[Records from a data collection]
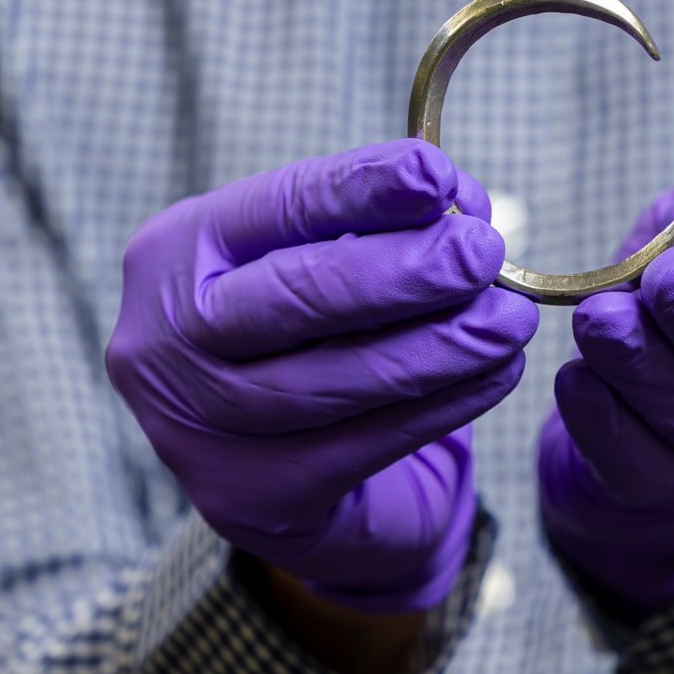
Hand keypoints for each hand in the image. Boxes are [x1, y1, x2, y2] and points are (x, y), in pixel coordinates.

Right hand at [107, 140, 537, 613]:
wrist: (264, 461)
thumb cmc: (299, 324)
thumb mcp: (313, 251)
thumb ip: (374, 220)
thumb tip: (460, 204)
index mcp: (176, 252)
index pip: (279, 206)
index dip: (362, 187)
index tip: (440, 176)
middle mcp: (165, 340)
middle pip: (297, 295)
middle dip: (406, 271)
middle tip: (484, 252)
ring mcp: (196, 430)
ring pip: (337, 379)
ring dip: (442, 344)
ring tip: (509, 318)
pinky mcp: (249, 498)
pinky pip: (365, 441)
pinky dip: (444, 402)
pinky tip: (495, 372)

...

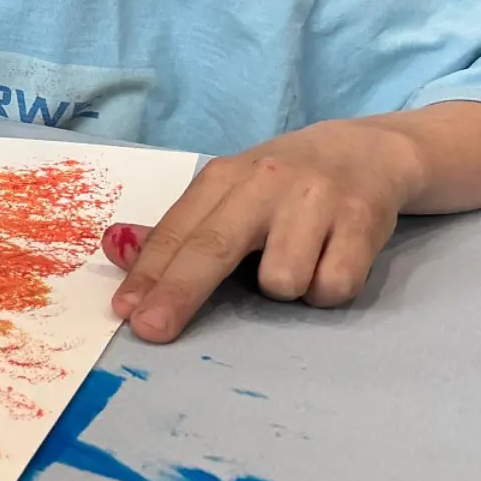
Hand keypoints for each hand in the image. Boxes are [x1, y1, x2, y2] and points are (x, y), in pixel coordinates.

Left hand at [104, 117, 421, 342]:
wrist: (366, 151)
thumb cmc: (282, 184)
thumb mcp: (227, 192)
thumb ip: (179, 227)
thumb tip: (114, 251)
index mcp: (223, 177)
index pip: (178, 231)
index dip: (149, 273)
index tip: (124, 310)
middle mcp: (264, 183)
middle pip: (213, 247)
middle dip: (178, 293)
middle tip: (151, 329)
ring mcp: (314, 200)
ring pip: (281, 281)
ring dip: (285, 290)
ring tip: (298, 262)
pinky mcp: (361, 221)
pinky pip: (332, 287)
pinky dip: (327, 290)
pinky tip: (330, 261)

--

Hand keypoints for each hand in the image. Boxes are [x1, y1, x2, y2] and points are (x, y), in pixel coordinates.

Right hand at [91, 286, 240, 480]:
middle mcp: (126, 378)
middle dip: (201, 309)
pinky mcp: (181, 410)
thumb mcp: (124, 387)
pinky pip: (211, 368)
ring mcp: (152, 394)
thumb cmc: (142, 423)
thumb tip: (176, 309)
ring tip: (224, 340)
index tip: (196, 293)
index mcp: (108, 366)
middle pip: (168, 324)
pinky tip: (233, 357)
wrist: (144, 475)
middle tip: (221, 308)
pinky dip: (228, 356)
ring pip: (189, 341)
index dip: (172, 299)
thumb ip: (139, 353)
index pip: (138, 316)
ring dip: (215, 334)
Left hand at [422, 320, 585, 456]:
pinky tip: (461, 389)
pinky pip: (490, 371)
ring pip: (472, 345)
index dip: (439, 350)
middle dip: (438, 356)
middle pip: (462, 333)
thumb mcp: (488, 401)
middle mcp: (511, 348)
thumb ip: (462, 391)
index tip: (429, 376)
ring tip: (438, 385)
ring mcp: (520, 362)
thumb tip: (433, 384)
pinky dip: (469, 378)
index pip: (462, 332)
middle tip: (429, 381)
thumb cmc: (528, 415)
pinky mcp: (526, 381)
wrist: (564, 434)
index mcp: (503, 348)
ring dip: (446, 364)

Task | Every line of the entries above that holds "hand" should be copied out.

Reply to the task |
Hand keypoints for each hand in the image. Boxes are [x1, y1, x2, y2] and points are (x, y), in pixel coordinates.
Right hand at [107, 140, 537, 613]:
Hand keypoints for each hand in the image. Boxes are [x1, y1, x2, y2] and points are (x, y), in pixel coordinates.
Left hand at [104, 117, 421, 342]:
Hand keypoints for each hand in the image. Boxes are [x1, y1, x2, y2] and points are (x, y), in pixel coordinates.
Right hand at [91, 286, 240, 480]:
Left hand at [422, 320, 585, 456]:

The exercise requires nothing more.